AIFF (Audio Interchange File Format) is a file format used by Macintosh computers and Silicon Graphics Incorporated to store and transmit high-quality audio data, such as music. It can store monaural, stereo, or multi-channel sound as used for soundtracks. Apple Computer developed the format in 1987-88 in accordance with Electronic Arts Interchange File Format (IFF) standards. For this reason, the files might have the extension .aif or .ief.
These audio files are uncompressed, making them quite large compared to the ubiquitous MP3 format. AIFF files are comparable to Microsoft's wave files, and because they are high quality, they are excellent for burning to CD. A hybrid variety, termed AIFF-C, supports compression algorithms of 6:1. Compressed audio files do not have the same full quality of uncompressed files, though the difference will be less noticeable on small portable audio devices such as MP3 players.
The structure of the file contains distinct blocks of data called "chunks," and each chunk contains specific information about the file's contents. For example, a file will have a common chunk, a sound data chunk, and a chunk ID. Other chunks include a name, author, and copyright chunk. Perhaps owing in part to this structure, these files have been commonly used in professional recording industries for many years.
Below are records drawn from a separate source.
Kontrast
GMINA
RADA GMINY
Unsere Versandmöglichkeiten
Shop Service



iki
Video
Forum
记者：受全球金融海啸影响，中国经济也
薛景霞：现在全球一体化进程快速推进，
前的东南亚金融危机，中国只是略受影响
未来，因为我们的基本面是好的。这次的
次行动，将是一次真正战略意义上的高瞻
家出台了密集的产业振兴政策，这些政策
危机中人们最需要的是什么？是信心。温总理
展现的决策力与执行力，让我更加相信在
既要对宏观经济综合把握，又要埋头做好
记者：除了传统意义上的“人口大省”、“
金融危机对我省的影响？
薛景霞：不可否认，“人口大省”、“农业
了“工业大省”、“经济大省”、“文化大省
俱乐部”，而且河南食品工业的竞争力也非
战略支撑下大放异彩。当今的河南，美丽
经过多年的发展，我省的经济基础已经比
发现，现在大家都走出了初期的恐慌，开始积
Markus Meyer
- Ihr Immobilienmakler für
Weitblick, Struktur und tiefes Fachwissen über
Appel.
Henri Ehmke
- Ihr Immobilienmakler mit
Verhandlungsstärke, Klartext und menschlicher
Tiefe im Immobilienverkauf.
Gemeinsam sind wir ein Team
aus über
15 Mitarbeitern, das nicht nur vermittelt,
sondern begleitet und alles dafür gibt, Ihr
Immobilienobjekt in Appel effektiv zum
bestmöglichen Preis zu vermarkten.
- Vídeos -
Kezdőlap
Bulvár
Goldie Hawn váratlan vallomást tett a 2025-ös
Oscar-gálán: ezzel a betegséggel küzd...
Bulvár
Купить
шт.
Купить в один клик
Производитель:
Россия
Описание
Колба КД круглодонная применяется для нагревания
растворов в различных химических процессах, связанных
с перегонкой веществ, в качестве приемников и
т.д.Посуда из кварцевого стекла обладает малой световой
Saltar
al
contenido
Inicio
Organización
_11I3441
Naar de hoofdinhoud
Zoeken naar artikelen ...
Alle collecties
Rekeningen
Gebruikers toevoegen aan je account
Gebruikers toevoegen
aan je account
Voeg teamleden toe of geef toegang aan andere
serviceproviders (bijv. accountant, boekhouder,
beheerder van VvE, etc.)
Though the AIFF file was designed for Macintosh computers, the format can be read by PCs as well, just as wave files can be read by Macintosh computers. Standardization of protocols and interoperability among manufacturers in conjunction with groups like the IFF has made cross-platform compatibility possible. These files are mainly used as an interchange format, either to capture live recordings or to copy existing recordings in order to transfer the sound data to another format, such as burning to disk. Though this format is popular among Macintosh users and audio professionals, PC users tend to use wave files instead.